The new head of the anti-tax Club for Growth said Tuesday his group may try to unseat Sen. John McCain (R-Ariz.) in 2016 by backing a Republican primary challenger against him.
McCain's response: Bring it on.
"In Arizona, we will watch that carefully," Club for Growth President David McIntosh told reporters at a Christian Science Monitor breakfast. He said the group, which has made a habit of taking on Republican incumbents in recent elections, will monitor the contest to see whether conservative Reps. David Schweikert or Matt Salmon enter the race.
"We'll do research, including polling, and determine: Is there a path to victory and is the money well-spent?" he explained.
McCain has an 83 percent lifetime rating, according to the Club for Growth's 2013 scorecard.
"They are free to do exactly what they decide," said McCain, when asked by The Washington Post about McIntosh's comments. "My only point, I guess, is that I'll be glad to match my record up against anybody's as far as growth is concerned."
McCain said last fall that he is "leaning toward" running in 2016, but has not made a final decision. He said the threat of the Club for Growth spending money against him isn't a factor in his decision-making process.
"It doesn't affect me in the slightest, I promise you," he said.
McIntosh recently took over for Chris Chocola as head of the Club for Growth. Like Chocola, McIntosh is a former Indiana congressman.
He said his group is unlikely to endorse a candidate in the Republican presidential primary, if history is an indication. But speaking for himself, McIntosh praised Indiana Gov. Mike Pence, a potential White House hopeful.
"I would be very excited" if Pence runs, McIntosh said.
The Club for Growth has endorsed a handful of Republican senators facing reelection, most of whom were elected in the 2010 tea party wave: Marco Rubio of Florida, Rand Paul of Kentucky, Pat Toomey of Pennsylvania, Tim Scott of South Carolina, Mike Lee of Utah and Ron Johnson of Wisconsin.

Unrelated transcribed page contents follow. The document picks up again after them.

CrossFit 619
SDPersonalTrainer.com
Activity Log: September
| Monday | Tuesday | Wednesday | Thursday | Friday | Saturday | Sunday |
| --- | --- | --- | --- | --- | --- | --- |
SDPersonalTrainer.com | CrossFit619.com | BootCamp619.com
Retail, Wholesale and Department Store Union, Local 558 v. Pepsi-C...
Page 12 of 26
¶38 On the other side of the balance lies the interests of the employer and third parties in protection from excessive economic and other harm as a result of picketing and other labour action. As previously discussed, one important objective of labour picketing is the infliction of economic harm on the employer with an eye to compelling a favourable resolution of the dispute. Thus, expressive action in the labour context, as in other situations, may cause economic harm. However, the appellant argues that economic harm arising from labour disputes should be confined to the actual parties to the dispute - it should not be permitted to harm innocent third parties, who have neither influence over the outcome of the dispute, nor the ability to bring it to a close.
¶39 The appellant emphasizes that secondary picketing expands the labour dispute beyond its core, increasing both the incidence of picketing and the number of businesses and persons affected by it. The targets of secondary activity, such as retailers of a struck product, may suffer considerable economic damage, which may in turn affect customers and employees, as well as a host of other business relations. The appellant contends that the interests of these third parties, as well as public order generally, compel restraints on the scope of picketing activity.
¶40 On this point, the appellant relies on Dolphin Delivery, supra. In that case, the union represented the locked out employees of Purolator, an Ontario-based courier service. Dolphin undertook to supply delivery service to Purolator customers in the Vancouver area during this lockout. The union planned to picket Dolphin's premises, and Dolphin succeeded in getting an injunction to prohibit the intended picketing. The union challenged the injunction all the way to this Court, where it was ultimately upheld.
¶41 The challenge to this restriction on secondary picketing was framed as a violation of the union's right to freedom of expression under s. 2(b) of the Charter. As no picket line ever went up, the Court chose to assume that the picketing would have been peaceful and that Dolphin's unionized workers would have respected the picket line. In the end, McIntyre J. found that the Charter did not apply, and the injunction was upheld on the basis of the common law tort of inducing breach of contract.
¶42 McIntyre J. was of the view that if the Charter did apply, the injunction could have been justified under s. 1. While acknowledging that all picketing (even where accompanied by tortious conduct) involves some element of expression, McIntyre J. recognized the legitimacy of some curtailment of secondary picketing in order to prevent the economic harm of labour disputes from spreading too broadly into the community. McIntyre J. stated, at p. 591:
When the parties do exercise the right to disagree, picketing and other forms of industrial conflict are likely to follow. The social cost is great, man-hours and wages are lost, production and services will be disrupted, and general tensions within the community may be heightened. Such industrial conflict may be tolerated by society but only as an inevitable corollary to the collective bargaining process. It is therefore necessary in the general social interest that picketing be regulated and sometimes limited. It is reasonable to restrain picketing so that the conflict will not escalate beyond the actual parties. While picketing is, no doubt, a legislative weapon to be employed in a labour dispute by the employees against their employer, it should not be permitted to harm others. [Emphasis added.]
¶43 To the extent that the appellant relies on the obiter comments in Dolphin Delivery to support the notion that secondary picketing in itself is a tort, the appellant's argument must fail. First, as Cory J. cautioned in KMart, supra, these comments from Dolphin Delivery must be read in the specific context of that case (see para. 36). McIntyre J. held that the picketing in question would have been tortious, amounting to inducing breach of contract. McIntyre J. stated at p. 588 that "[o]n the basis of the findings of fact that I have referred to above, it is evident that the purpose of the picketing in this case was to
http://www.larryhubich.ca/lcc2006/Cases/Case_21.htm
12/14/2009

The organization has butted heads with the Republican establishment in recent years for spending heaps of cash to unseat Republican incumbents. It took heavy criticism for backing Richard Mourdock in 2012. Mourdock defeated then-Sen. Richard Lugar (Ind.) in the Republican primary. But he lost in the general election after a disastrous campaign in which he made controversial comments about rape and pregnancy.
"I think even when life begins in that horrible situation of rape, that it is something that God intended to happen," said Mourdock.
McIntosh said Club for Growth members have not yet overwhelmingly decided which Republican senator they want to take on in a primary this election cycle.
"I think at this point, people are waiting to see what happens in these races," he said.
McIntosh expressed a desire to unseat Senate Minority Leader Harry M. Reid (D-Nev.). But he voiced concerns about Gov. Brian Sandoval's (R) record. Sandoval is regarded by most Republican strategists to be the strongest possible challenger against Reid.
"Because of his record raising taxes, he's somebody the club would not engage in supporting," said McIntosh.